Mist it gently if a few days go by without sprouts. But when little squiggly sprouts appear, get ready to plant. You’re now ahead by a week or two!

Obtain some pea and bean inoculant ahead of time, and roll the sprouted seeds gently around in the black powder, a beneficial bacteria that allows peas, beans, and other legumes to take their own plant-feeding nitrogen out of the air we breathe, which is mostly nitrogen. You’ll get healthier plants that feed themselves. And the spent vines are a great compost addition to shredded leaves in the Fall.

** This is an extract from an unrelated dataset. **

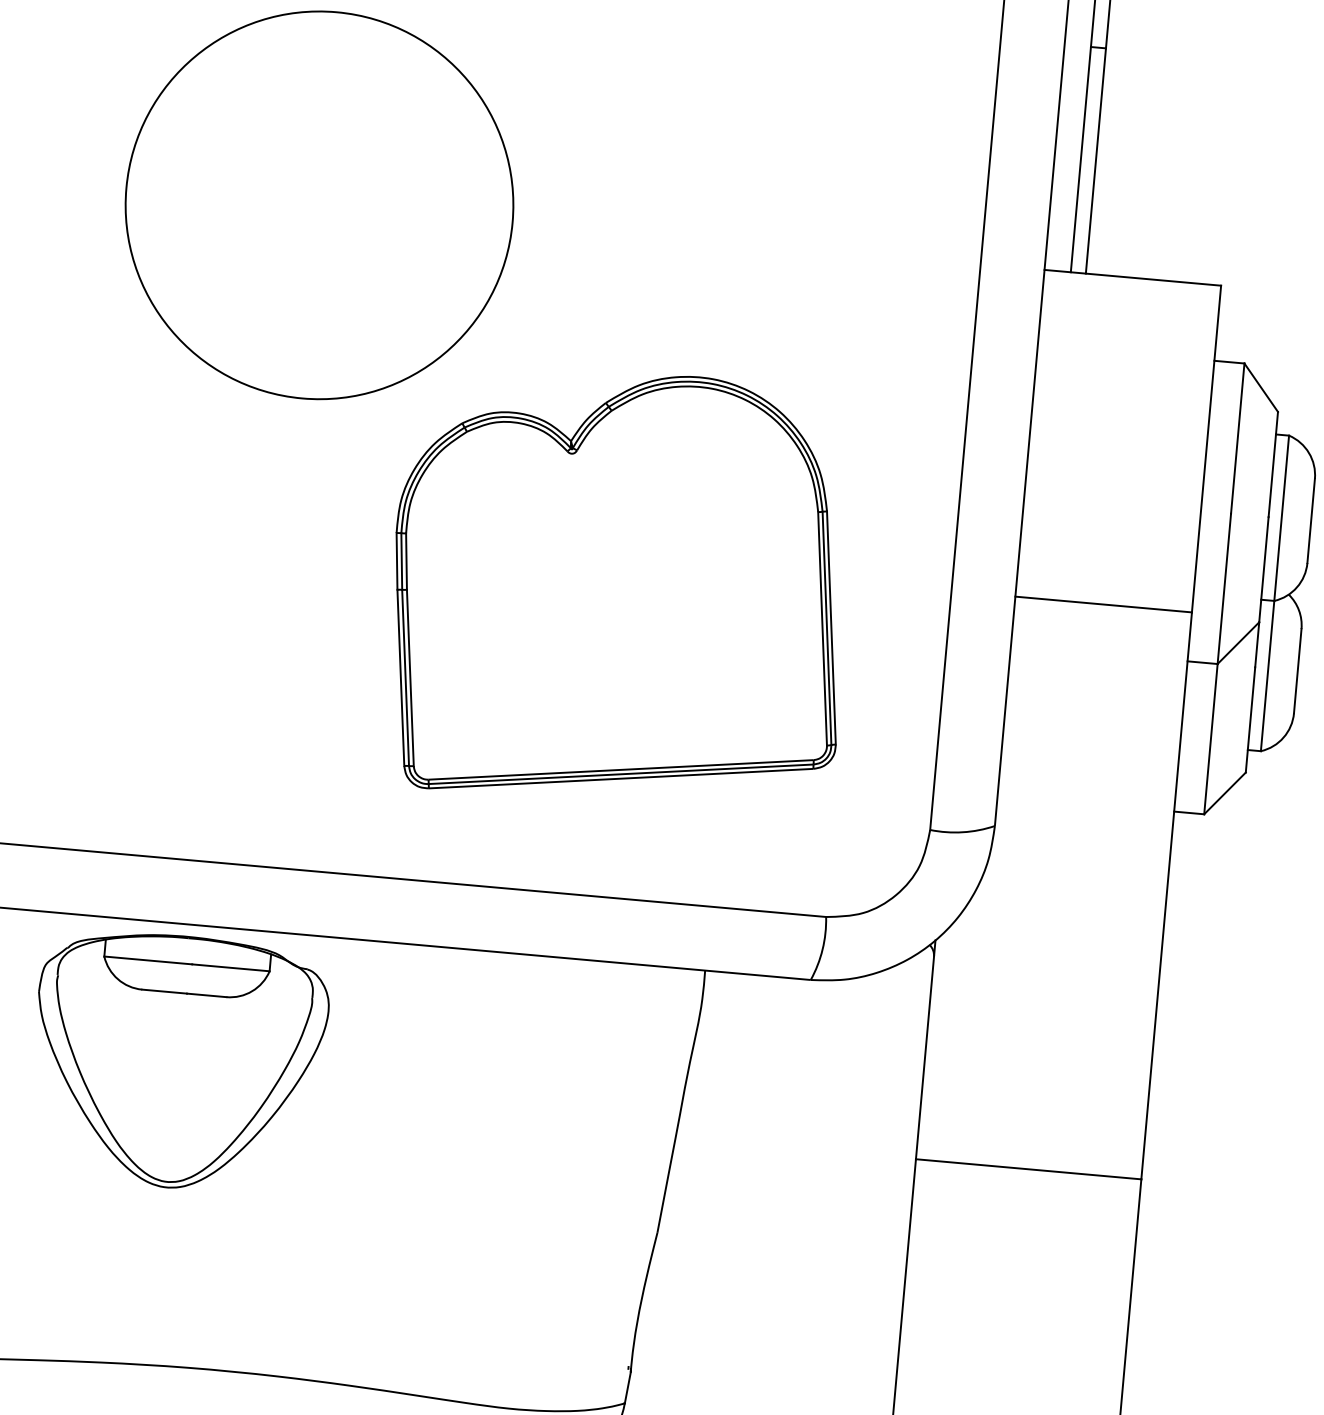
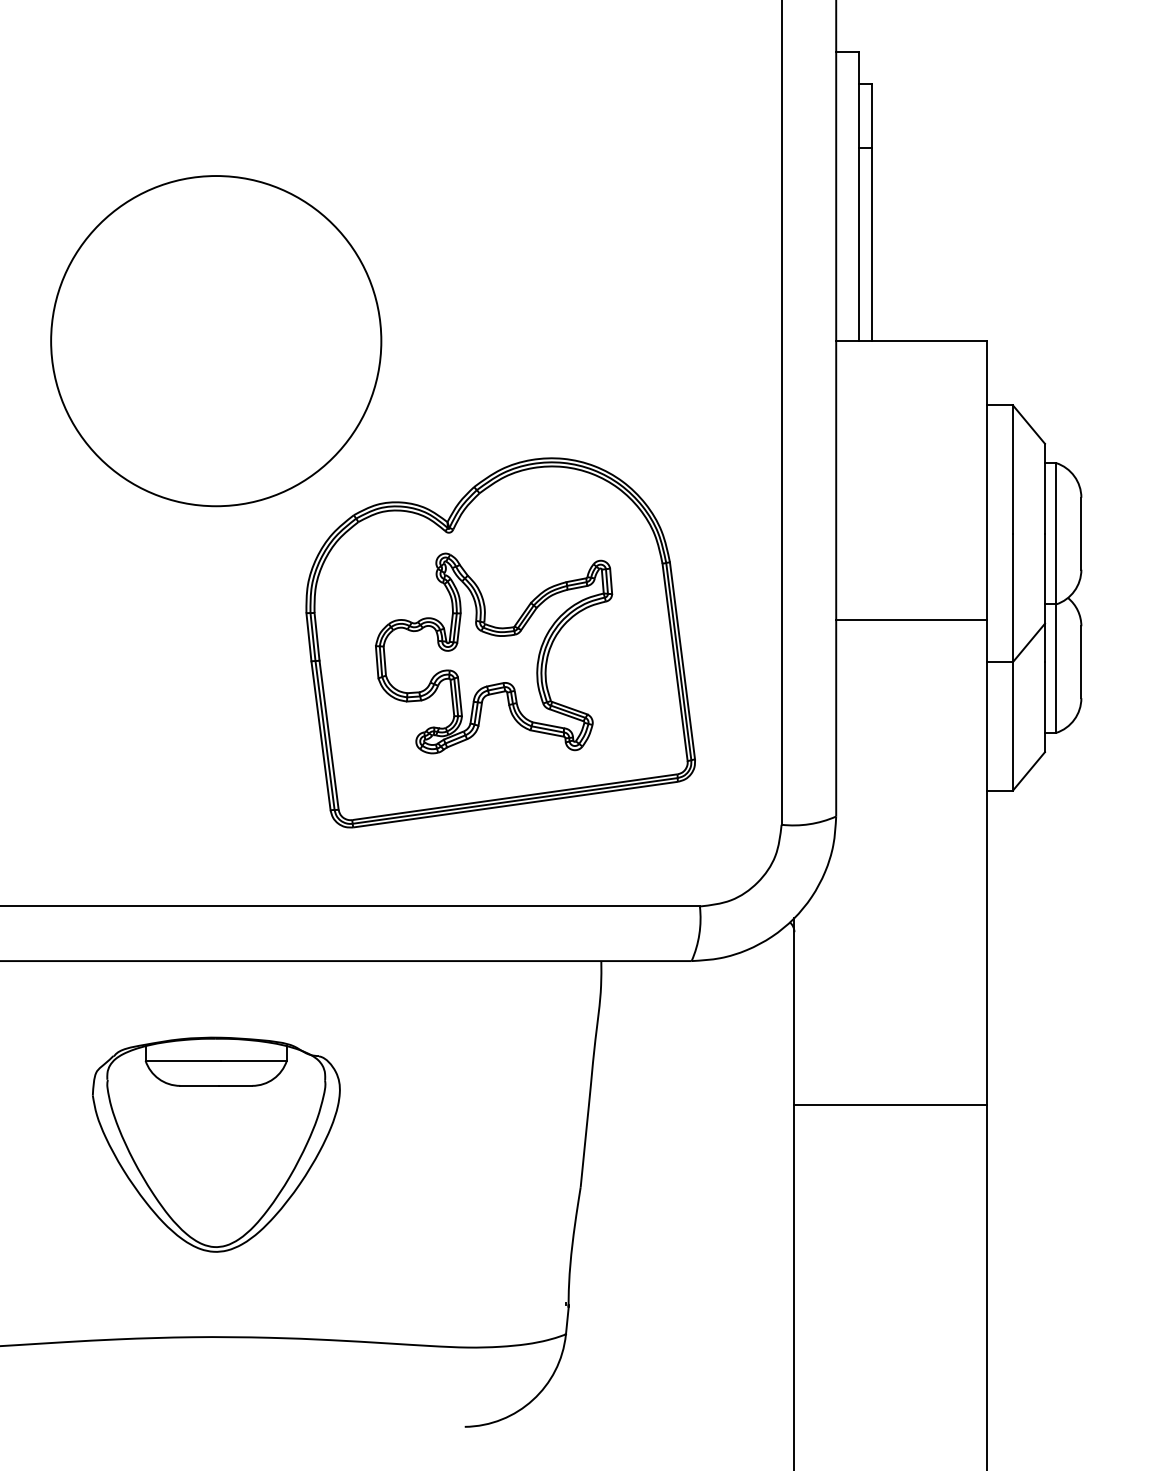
part: (612, 599) -> (494, 653), added
part: (178, 1061) -> (216, 1144), moved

Do not skimp on the trellis! Like most other pole beans, Scarlet Runners grow extremely tall. I run them up one side of a sturdy six-foot-tall trellis and then coax them to grow back down the other side. As with all flowering plants, the more sun they get, the more flowers you’ll get. (And your area doesn’t normally crank up the heat in summer, so you won’t have to worry about protecting them from extremely high temps. Water gently every day until sprouts appear; then back off and only water if a week goes by without rain.

Don’t overfeed; an inch or two of high-quality compost would be ideal. If you must {quote} “feed”, use an organic fertilizer with a low first number on the label (N for nitrogen; add too much of this and you’ll diminish flowering [that means no manure!]) and a nice 4 or 5 each for P (Phosporus) and K (‘potash, aka potassium). No 10-10-10 or 20-20-20 or other toxic explosive nonsense!

As the first flowers fade, delicious green beans will follow; pick (and eat) these when they’re young and small for best flavor and future flowering. The more you pick, the more new flowers will form.

And yes, there are many other flowers that attract hummers; anything with red tubular flowers that ISN’T Trumpet Vine—although native (as are the beans), it’s an incredibly aggressive grower that quickly gets out of control.